The Sportwagen isn’t much bigger than the Golf hatchback it’s based on — but it has almost three times the cargo capacity: 66.5 cubic feet vs. 22.8 cubic feet.

It also has more room for cargo than the Tiguan, VW’s compact crossover SUV — which is bigger than the Sportwagen.

And not just with its back seats folded flat, either.

The Tiggy maxes out at 56.1 cubic feet with its second row down and has only 12 cubic feet with the second row up — vs. 30.4 cubic feet behind the Sportwagen’s back seats.

Put another way, the Sportwagen is more practical than the Tiggy, which has very little room for cargo when it is carrying more than one passenger.

Well, unless it snows.

Here the Tiggy — and other crossovers — have the advantage because they’ve got much more ground clearance. Almost eight inches in the Tiggy’s case — which makes it a good snow-day vehicle even if it is a less fun vehicle on other days.

And even if it’ not great in the snow because of its in-the-weeds stance, it’s easier to load stuff in the back for precisely that reason. The cargo floor is 24.8 inches off the pavement; the cargo floors of most crossovers are several inches higher up.

Another Sportwagen plus is plenty of headroom — in both rows — a trait it shares with the Golf and crossover SUVs.

The Sportwagen has a bit more headroom than the Golf, surprising given its visually sleeker-looking profile. You get 38.6 inches in front and back; in the Golf, you get 38.4 inches up front and 38.1 inches in the back.

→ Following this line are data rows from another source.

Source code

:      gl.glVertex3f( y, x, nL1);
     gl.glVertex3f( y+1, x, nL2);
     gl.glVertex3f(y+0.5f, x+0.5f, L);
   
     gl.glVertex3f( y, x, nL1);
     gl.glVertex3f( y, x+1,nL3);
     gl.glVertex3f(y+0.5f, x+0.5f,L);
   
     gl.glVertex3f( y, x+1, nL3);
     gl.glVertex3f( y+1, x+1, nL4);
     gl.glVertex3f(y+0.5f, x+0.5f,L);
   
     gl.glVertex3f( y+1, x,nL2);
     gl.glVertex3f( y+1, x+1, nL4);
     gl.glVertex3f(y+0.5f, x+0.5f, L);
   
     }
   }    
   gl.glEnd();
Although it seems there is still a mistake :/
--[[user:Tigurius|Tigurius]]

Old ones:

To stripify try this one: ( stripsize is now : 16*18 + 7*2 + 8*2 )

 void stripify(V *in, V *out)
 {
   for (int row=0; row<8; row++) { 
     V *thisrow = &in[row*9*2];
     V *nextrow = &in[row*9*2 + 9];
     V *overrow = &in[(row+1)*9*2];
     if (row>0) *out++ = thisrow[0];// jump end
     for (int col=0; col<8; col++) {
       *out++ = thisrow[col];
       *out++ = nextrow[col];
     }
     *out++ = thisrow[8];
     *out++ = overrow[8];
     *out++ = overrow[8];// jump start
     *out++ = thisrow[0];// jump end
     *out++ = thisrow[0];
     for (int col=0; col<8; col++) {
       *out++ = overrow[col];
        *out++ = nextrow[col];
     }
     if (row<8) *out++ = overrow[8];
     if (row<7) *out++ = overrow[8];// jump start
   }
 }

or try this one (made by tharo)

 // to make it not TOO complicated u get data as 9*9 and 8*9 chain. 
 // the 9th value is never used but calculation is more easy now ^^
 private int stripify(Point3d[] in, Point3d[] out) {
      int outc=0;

There is a bit less backseat legroom in the VW than in some compact crossovers (including the Tiguan), but the difference is slight — 35.6 inches vs. 36.5 inches vs. the Tiggy — and as it turns out, the Sportwagen’s got more legroom up front: 41.2 inches vs. 40.2 inches.


The new 1.4-liter engine comes standard with an awesome auto-stop/start system like those almost new cars also have — which means the engine shuts itself off every time the vehicle stops, then automatically restarts when the driver takes his foot off the brake pedal. This is supposed to save gas and may — a little bit.
But it also makes the starter battery work harder (re-starting the engine a dozen times every day instead of just twice or so each day) and that will probably mean replacing it sooner, which may mean spending more money on the overall net.

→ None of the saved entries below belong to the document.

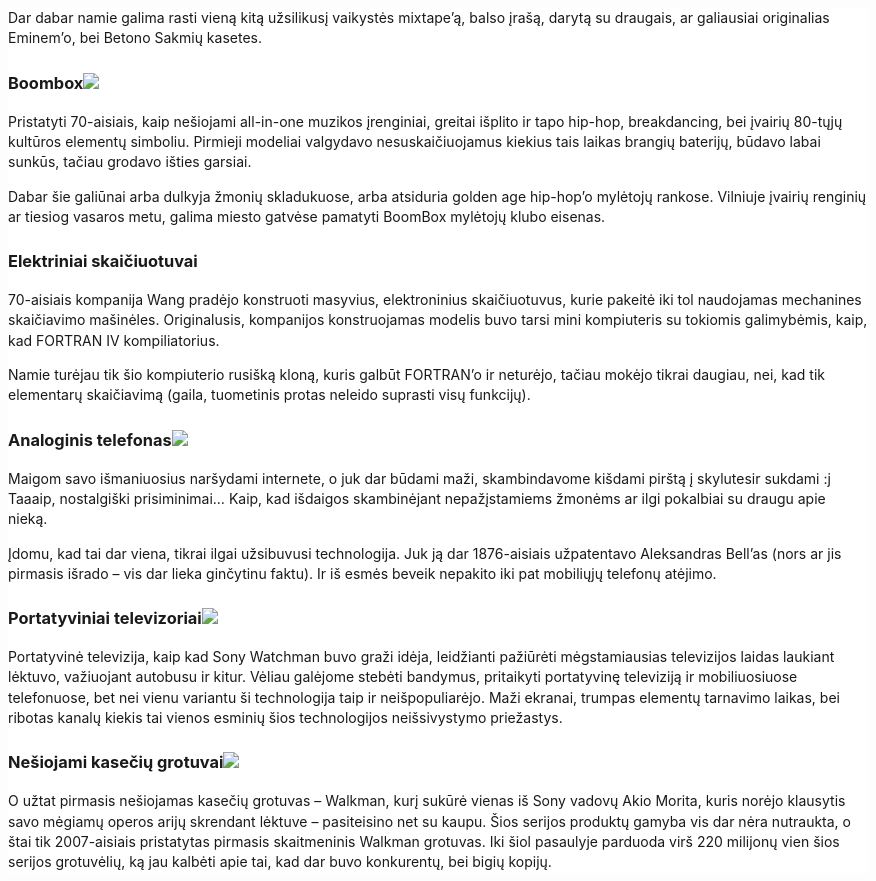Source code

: Dar dabar namie galima rasti vieną kitą užsilikusį vaikystės mixtape’ą, balso įrašą, darytą su draugais, ar galiausiai originalias Eminem’o, bei Betono Sakmių kasetes.

### **Boombox**[![](http://netdna.webdesignerdepot.com/uploads/vintage_tech/boombox2.jpg)](http://www.studionemo.com/wp-content/uploads/2008/08/picture-61.png)

Pristatyti 70-aisiais, kaip nešiojami all-in-one muzikos įrenginiai, greitai išplito ir tapo hip-hop, breakdancing, bei įvairių 80-tųjų kultūros elementų simboliu. Pirmieji modeliai valgydavo nesuskaičiuojamus kiekius tais laikas brangių baterijų, būdavo labai sunkūs, tačiau grodavo išties garsiai.

Dabar šie galiūnai arba dulkyja žmonių skladukuose, arba atsiduria golden age hip-hop’o mylėtojų rankose. Vilniuje įvairių renginių ar tiesiog vasaros metu, galima miesto gatvėse pamatyti BoomBox mylėtojų klubo eisenas.

### **Elektriniai skaičiuotuvai**

70-aisiais kompanija Wang pradėjo konstruoti masyvius, elektroninius skaičiuotuvus, kurie pakeitė iki tol naudojamas mechanines skaičiavimo mašinėles. Originalusis, kompanijos konstruojamas modelis buvo tarsi mini kompiuteris su tokiomis galimybėmis, kaip, kad FORTRAN IV kompiliatorius.

Namie turėjau tik šio kompiuterio rusišką kloną, kuris galbūt FORTRAN’o ir neturėjo, tačiau mokėjo tikrai daugiau, nei, kad tik elementarų skaičiavimą \(gaila, tuometinis protas neleido suprasti visų funkcijų\).

### **Analoginis telefonas**[![](http://netdna.webdesignerdepot.com/uploads/vintage_tech/rp.jpg)](http://en.wikipedia.org/wiki/File:Rotaryphone1.jpg)

Maigom savo išmaniuosius naršydami internete, o juk dar būdami maži, skambindavome kišdami pirštą į skylutesir sukdami :j Taaaip, nostalgiški prisiminimai… Kaip, kad išdaigos skambinėjant nepažįstamiems žmonėms ar ilgi pokalbiai su draugu apie nieką.

Įdomu, kad tai dar viena, tikrai ilgai užsibuvusi technologija. Juk ją dar 1876-aisiais užpatentavo Aleksandras Bell’as \(nors ar jis pirmasis išrado – vis dar lieka ginčytinu faktu\). Ir iš esmės beveik nepakito iki pat mobiliųjų telefonų atėjimo.

### **Portatyviniai televizoriai**[![](http://netdna.webdesignerdepot.com/uploads/vintage_tech/Sony_watchman_fd210.jpg)](http://en.wikipedia.org/wiki/File:Sony_watchman_fd210.jpg)

Portatyvinė televizija, kaip kad Sony Watchman buvo graži idėja, leidžianti pažiūrėti mėgstamiausias televizijos laidas laukiant lėktuvo, važiuojant autobusu ir kitur. Vėliau galėjome stebėti bandymus, pritaikyti portatyvinę televiziją ir mobiliuosiuose telefonuose, bet nei vienu variantu ši technologija taip ir neišpopuliarėjo. Maži ekranai, trumpas elementų tarnavimo laikas, bei ribotas kanalų kiekis tai vienos esminių šios technologijos neišsivystymo priežastys.

### **Nešiojami kasečių grotuvai**[![](http://netdna.webdesignerdepot.com/uploads/vintage_tech/walkman79.jpg)](http://www.vacuumtuberadio.com/SONY/1979WALKMAN/DSC_4727.jpg)

O užtat pirmasis nešiojamas kasečių grotuvas – Walkman, kurį sukūrė vienas iš Sony vadovų Akio Morita, kuris norėjo klausytis savo mėgiamų operos arijų skrendant lėktuve – pasiteisino net su kaupu. Šios serijos produktų gamyba vis dar nėra nutraukta, o štai tik 2007-aisiais pristatytas pirmasis skaitmeninis Walkman grotuvas. Iki šiol pasaulyje parduoda virš 220 milijonų vien šios serijos grotuvėlių, ką jau kalbėti apie tai, kad dar buvo konkurentų, bei bigių kopijų.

The Sportwagen also has some pleasantly anachronistic features — including a manual (pull-up) emergency brake lever and (in S trims) a physical ignition key.

A large and growing number of new cars have an electrically-activated parking brake. It frees up space on the center console to get rid of the manual pull-up emergency brake lever, but you lose the ability to stop the car in a controlled manner in an emergency if the main brakes (or the electrical system) fail. Also, the pull-up emergency brake is mechanical and simpler than an electrically-activated parking brake. If it ever breaks, it will probably be easier and cost less to fix.

Same goes for the VW’s standard old-school ignition key. You will never have to worry about not being able to start the car because the battery in the fob died or the circuitry in the fob fritzed. Physical keys are also easier to make cheap copies.

Keyless ignition fobs often aren’t.

If you prefer to push a button, VW lets you do that, too. Keyless ignition is available optionally.

VW may or may not offer the full LCD gauge cluster it’s putting into other ’19s, including the Passat and Jetta. Given that the Sportwagen is supposed to be the sensible wagon, they may not.

It also explains the sensible standard 15-inch wheels. Upgrade, if you like — but you’re not forced to ride around on harsh-riding, short-sidewall tires that make more noise, don’t last as long and cost more to replace.


A 50 MPG-capable diesel would have made this car almost irresistible. But it’s still a very appealing package, even without it.